Jon Batiste launched with Stephen Colbert’s Late Show in 2015 as the show’s musical director and for seven years jammed his way into America’s living rooms. Born and raised in New Orleans, Batiste’s music is as multi-faceted as his hometown. Colbert may be credited for introducing Batiste to the world of late night, but his talents far exceeded fronting the band on the talk show.

In 2022, Batiste left the program after winning five Grammys, including the coveted album of the year, beating Taylor Swift and Billie Eilish. Batiste’s triumphant rise to music royalty is captured in the Netflix documentary “American Symphony,” directed by Matthew Heineman and produced by Lauren Domino. Michelle and Barack Obama’s production company Higher Ground executive produced the film.

“American Symphony” was initially conceived by Batiste and Heineman as a behind-the-scenes look at Batiste’s process as he composes a multi-genre symphony for Carnegie Hall. But life happened, and the film became a gripping and beautifully artistic portrait of Batiste and his wife Suleika Jaouad as she discovers her leukemia has returned and undergoes lifesaving treatments at Sloan Kettering in New York City.

Jaouad received her first diagnosis at age 22, and from 2012 to 2015, she wrote in The New York Times about her experiences.
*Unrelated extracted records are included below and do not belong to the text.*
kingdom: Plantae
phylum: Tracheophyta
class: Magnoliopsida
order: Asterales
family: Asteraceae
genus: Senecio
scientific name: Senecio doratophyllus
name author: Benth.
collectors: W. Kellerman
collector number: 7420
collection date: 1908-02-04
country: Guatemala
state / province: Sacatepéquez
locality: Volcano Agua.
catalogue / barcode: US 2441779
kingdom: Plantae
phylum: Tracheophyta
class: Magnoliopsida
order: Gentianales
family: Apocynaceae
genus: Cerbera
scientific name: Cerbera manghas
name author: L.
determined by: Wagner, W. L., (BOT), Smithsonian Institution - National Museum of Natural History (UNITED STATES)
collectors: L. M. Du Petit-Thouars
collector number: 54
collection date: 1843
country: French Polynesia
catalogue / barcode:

She went on to write the best-selling memoir, “Between Two Kingdoms.”

The film is a look at what happens when the highest of highs and the lowest of lows converge and how two artists, deeply in love (Jaouad is also a painter) navigate them both. There’s a COVID-19 pandemic, an ad-hoc wedding, and a heartbroken Batiste, who continues to show up for his artistic calling as Jaouad fights for her life. She is truly remarkable, and the film reveals her biggest fears, hopes, and dreams, as she’s forced back into cancer treatment.

There’s also a nail-biter scene towards the end when Carnegie Hall fills up with people dressed in black ties and ball gowns to watch the premiere of “American Symphony” and the power goes out. And just like that, Batiste pivots and leads with his heart to play a melody out of the air with footage of the couple’s life together.

I was brought to tears and my feet as Batiste’s music moved me through a cascade of emotions and Jaouad’s strength and artistry inspired me to be even more grateful for this beautiful life.

“American Symphony” streams on Netflix. It’s rated PG-13.